EXERCISE AIM: The records below are to be written out again, exactly as they appear.

INPUT DATA:
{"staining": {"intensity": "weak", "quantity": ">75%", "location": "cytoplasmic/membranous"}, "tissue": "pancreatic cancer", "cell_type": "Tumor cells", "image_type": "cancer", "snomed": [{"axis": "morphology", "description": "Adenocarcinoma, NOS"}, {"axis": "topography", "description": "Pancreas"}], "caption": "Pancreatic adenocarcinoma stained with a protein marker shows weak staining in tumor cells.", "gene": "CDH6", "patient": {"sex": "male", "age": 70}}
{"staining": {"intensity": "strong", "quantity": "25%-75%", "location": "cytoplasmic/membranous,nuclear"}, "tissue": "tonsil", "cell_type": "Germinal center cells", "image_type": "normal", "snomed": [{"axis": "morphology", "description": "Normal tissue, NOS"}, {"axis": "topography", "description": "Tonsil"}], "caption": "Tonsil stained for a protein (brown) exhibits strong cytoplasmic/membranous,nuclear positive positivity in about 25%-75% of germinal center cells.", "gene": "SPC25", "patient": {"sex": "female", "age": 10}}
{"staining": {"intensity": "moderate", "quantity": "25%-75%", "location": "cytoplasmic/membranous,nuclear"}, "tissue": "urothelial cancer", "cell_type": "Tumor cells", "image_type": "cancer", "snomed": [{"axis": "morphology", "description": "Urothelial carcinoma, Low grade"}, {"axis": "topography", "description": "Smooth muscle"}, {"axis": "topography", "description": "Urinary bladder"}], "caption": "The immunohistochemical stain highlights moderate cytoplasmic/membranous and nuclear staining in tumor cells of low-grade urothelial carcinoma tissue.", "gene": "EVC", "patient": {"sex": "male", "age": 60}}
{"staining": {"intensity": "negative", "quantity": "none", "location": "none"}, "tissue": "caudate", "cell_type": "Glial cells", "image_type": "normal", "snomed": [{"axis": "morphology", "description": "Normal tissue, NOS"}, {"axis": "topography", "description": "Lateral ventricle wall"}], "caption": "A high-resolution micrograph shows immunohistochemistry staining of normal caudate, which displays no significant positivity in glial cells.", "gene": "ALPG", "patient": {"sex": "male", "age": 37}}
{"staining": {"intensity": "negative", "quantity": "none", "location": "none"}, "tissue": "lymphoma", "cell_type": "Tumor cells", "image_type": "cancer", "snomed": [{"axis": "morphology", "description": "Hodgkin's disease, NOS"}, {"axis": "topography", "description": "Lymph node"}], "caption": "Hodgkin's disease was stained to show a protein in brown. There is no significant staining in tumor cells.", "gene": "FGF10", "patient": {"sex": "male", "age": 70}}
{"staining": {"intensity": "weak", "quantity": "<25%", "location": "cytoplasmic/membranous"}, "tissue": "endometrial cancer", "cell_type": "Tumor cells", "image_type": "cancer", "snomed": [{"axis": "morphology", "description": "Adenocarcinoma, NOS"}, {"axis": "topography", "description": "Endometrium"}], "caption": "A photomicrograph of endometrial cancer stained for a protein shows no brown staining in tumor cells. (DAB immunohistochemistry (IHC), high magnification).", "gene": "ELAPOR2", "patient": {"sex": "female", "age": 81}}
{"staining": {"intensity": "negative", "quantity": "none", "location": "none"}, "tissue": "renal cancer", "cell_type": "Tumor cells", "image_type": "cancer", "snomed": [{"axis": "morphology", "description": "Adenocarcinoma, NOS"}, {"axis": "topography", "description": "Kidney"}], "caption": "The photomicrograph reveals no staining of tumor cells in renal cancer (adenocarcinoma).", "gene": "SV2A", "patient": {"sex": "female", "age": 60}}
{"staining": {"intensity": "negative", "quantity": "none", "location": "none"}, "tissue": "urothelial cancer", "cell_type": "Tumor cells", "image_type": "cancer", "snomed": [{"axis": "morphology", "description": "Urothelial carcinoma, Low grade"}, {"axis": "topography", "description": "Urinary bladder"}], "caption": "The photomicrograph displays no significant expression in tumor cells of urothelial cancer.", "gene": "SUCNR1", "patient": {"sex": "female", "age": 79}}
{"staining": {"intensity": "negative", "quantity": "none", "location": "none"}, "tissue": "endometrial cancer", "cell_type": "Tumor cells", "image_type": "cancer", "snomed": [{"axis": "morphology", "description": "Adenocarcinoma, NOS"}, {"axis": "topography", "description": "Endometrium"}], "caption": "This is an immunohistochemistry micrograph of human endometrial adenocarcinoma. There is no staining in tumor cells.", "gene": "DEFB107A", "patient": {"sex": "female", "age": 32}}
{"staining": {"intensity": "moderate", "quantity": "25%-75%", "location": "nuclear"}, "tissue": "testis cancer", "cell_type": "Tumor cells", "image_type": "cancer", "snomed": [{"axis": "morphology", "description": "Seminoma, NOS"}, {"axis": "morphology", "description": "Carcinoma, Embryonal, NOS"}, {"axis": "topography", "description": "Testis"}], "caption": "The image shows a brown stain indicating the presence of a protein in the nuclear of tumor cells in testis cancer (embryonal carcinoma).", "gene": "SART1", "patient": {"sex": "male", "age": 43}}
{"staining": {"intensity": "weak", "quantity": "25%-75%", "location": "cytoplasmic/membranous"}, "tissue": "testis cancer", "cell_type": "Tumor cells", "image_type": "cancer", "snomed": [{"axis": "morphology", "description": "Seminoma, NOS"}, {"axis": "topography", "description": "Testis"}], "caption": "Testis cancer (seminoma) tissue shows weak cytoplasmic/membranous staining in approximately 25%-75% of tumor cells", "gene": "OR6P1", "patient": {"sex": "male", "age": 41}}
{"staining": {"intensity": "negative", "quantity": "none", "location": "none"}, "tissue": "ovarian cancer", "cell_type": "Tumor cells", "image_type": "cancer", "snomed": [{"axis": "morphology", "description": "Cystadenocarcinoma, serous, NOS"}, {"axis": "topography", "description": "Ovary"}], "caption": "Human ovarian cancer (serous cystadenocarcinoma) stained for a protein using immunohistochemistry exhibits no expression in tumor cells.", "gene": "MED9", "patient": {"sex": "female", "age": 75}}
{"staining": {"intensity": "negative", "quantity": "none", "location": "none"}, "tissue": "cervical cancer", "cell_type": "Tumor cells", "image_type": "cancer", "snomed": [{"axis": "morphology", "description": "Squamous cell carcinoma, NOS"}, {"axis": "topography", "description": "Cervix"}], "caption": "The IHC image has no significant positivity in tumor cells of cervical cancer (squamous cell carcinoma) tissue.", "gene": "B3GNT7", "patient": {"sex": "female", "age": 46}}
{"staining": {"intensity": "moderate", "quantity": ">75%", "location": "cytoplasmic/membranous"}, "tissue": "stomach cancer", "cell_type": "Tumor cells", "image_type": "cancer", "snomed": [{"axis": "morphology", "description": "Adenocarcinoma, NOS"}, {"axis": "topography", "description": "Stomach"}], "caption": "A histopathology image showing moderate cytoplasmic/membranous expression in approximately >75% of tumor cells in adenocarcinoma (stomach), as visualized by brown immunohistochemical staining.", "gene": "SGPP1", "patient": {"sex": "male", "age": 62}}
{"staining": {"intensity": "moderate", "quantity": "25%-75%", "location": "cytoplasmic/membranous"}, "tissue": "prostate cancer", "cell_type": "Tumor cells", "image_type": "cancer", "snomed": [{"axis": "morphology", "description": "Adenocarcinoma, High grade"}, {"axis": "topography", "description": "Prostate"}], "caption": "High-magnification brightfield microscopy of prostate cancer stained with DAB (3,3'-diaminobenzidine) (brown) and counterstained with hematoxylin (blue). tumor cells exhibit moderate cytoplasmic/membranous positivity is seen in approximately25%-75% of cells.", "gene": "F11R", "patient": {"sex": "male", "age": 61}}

SOLUTION:
{"staining": {"intensity": "weak", "quantity": ">75%", "location": "cytoplasmic/membranous"}, "tissue": "pancreatic cancer", "cell_type": "Tumor cells", "image_type": "cancer", "snomed": [{"axis": "morphology", "description": "Adenocarcinoma, NOS"}, {"axis": "topography", "description": "Pancreas"}], "caption": "Pancreatic adenocarcinoma stained with a protein marker shows weak staining in tumor cells.", "gene": "CDH6", "patient": {"sex": "male", "age": 70}}
{"staining": {"intensity": "strong", "quantity": "25%-75%", "location": "cytoplasmic/membranous,nuclear"}, "tissue": "tonsil", "cell_type": "Germinal center cells", "image_type": "normal", "snomed": [{"axis": "morphology", "description": "Normal tissue, NOS"}, {"axis": "topography", "description": "Tonsil"}], "caption": "Tonsil stained for a protein (brown) exhibits strong cytoplasmic/membranous,nuclear positive positivity in about 25%-75% of germinal center cells.", "gene": "SPC25", "patient": {"sex": "female", "age": 10}}
{"staining": {"intensity": "moderate", "quantity": "25%-75%", "location": "cytoplasmic/membranous,nuclear"}, "tissue": "urothelial cancer", "cell_type": "Tumor cells", "image_type": "cancer", "snomed": [{"axis": "morphology", "description": "Urothelial carcinoma, Low grade"}, {"axis": "topography", "description": "Smooth muscle"}, {"axis": "topography", "description": "Urinary bladder"}], "caption": "The immunohistochemical stain highlights moderate cytoplasmic/membranous and nuclear staining in tumor cells of low-grade urothelial carcinoma tissue.", "gene": "EVC", "patient": {"sex": "male", "age": 60}}
{"staining": {"intensity": "negative", "quantity": "none", "location": "none"}, "tissue": "caudate", "cell_type": "Glial cells", "image_type": "normal", "snomed": [{"axis": "morphology", "description": "Normal tissue, NOS"}, {"axis": "topography", "description": "Lateral ventricle wall"}], "caption": "A high-resolution micrograph shows immunohistochemistry staining of normal caudate, which displays no significant positivity in glial cells.", "gene": "ALPG", "patient": {"sex": "male", "age": 37}}
{"staining": {"intensity": "negative", "quantity": "none", "location": "none"}, "tissue": "lymphoma", "cell_type": "Tumor cells", "image_type": "cancer", "snomed": [{"axis": "morphology", "description": "Hodgkin's disease, NOS"}, {"axis": "topography", "description": "Lymph node"}], "caption": "Hodgkin's disease was stained to show a protein in brown. There is no significant staining in tumor cells.", "gene": "FGF10", "patient": {"sex": "male", "age": 70}}
{"staining": {"intensity": "weak", "quantity": "<25%", "location": "cytoplasmic/membranous"}, "tissue": "endometrial cancer", "cell_type": "Tumor cells", "image_type": "cancer", "snomed": [{"axis": "morphology", "description": "Adenocarcinoma, NOS"}, {"axis": "topography", "description": "Endometrium"}], "caption": "A photomicrograph of endometrial cancer stained for a protein shows no brown staining in tumor cells. (DAB immunohistochemistry (IHC), high magnification).", "gene": "ELAPOR2", "patient": {"sex": "female", "age": 81}}
{"staining": {"intensity": "negative", "quantity": "none", "location": "none"}, "tissue": "renal cancer", "cell_type": "Tumor cells", "image_type": "cancer", "snomed": [{"axis": "morphology", "description": "Adenocarcinoma, NOS"}, {"axis": "topography", "description": "Kidney"}], "caption": "The photomicrograph reveals no staining of tumor cells in renal cancer (adenocarcinoma).", "gene": "SV2A", "patient": {"sex": "female", "age": 60}}
{"staining": {"intensity": "negative", "quantity": "none", "location": "none"}, "tissue": "urothelial cancer", "cell_type": "Tumor cells", "image_type": "cancer", "snomed": [{"axis": "morphology", "description": "Urothelial carcinoma, Low grade"}, {"axis": "topography", "description": "Urinary bladder"}], "caption": "The photomicrograph displays no significant expression in tumor cells of urothelial cancer.", "gene": "SUCNR1", "patient": {"sex": "female", "age": 79}}
{"staining": {"intensity": "negative", "quantity": "none", "location": "none"}, "tissue": "endometrial cancer", "cell_type": "Tumor cells", "image_type": "cancer", "snomed": [{"axis": "morphology", "description": "Adenocarcinoma, NOS"}, {"axis": "topography", "description": "Endometrium"}], "caption": "This is an immunohistochemistry micrograph of human endometrial adenocarcinoma. There is no staining in tumor cells.", "gene": "DEFB107A", "patient": {"sex": "female", "age": 32}}
{"staining": {"intensity": "moderate", "quantity": "25%-75%", "location": "nuclear"}, "tissue": "testis cancer", "cell_type": "Tumor cells", "image_type": "cancer", "snomed": [{"axis": "morphology", "description": "Seminoma, NOS"}, {"axis": "morphology", "description": "Carcinoma, Embryonal, NOS"}, {"axis": "topography", "description": "Testis"}], "caption": "The image shows a brown stain indicating the presence of a protein in the nuclear of tumor cells in testis cancer (embryonal carcinoma).", "gene": "SART1", "patient": {"sex": "male", "age": 43}}
{"staining": {"intensity": "weak", "quantity": "25%-75%", "location": "cytoplasmic/membranous"}, "tissue": "testis cancer", "cell_type": "Tumor cells", "image_type": "cancer", "snomed": [{"axis": "morphology", "description": "Seminoma, NOS"}, {"axis": "topography", "description": "Testis"}], "caption": "Testis cancer (seminoma) tissue shows weak cytoplasmic/membranous staining in approximately 25%-75% of tumor cells", "gene": "OR6P1", "patient": {"sex": "male", "age": 41}}
{"staining": {"intensity": "negative", "quantity": "none", "location": "none"}, "tissue": "ovarian cancer", "cell_type": "Tumor cells", "image_type": "cancer", "snomed": [{"axis": "morphology", "description": "Cystadenocarcinoma, serous, NOS"}, {"axis": "topography", "description": "Ovary"}], "caption": "Human ovarian cancer (serous cystadenocarcinoma) stained for a protein using immunohistochemistry exhibits no expression in tumor cells.", "gene": "MED9", "patient": {"sex": "female", "age": 75}}
{"staining": {"intensity": "negative", "quantity": "none", "location": "none"}, "tissue": "cervical cancer", "cell_type": "Tumor cells", "image_type": "cancer", "snomed": [{"axis": "morphology", "description": "Squamous cell carcinoma, NOS"}, {"axis": "topography", "description": "Cervix"}], "caption": "The IHC image has no significant positivity in tumor cells of cervical cancer (squamous cell carcinoma) tissue.", "gene": "B3GNT7", "patient": {"sex": "female", "age": 46}}
{"staining": {"intensity": "moderate", "quantity": ">75%", "location": "cytoplasmic/membranous"}, "tissue": "stomach cancer", "cell_type": "Tumor cells", "image_type": "cancer", "snomed": [{"axis": "morphology", "description": "Adenocarcinoma, NOS"}, {"axis": "topography", "description": "Stomach"}], "caption": "A histopathology image showing moderate cytoplasmic/membranous expression in approximately >75% of tumor cells in adenocarcinoma (stomach), as visualized by brown immunohistochemical staining.", "gene": "SGPP1", "patient": {"sex": "male", "age": 62}}
{"staining": {"intensity": "moderate", "quantity": "25%-75%", "location": "cytoplasmic/membranous"}, "tissue": "prostate cancer", "cell_type": "Tumor cells", "image_type": "cancer", "snomed": [{"axis": "morphology", "description": "Adenocarcinoma, High grade"}, {"axis": "topography", "description": "Prostate"}], "caption": "High-magnification brightfield microscopy of prostate cancer stained with DAB (3,3'-diaminobenzidine) (brown) and counterstained with hematoxylin (blue). tumor cells exhibit moderate cytoplasmic/membranous positivity is seen in approximately25%-75% of cells.", "gene": "F11R", "patient": {"sex": "male", "age": 61}}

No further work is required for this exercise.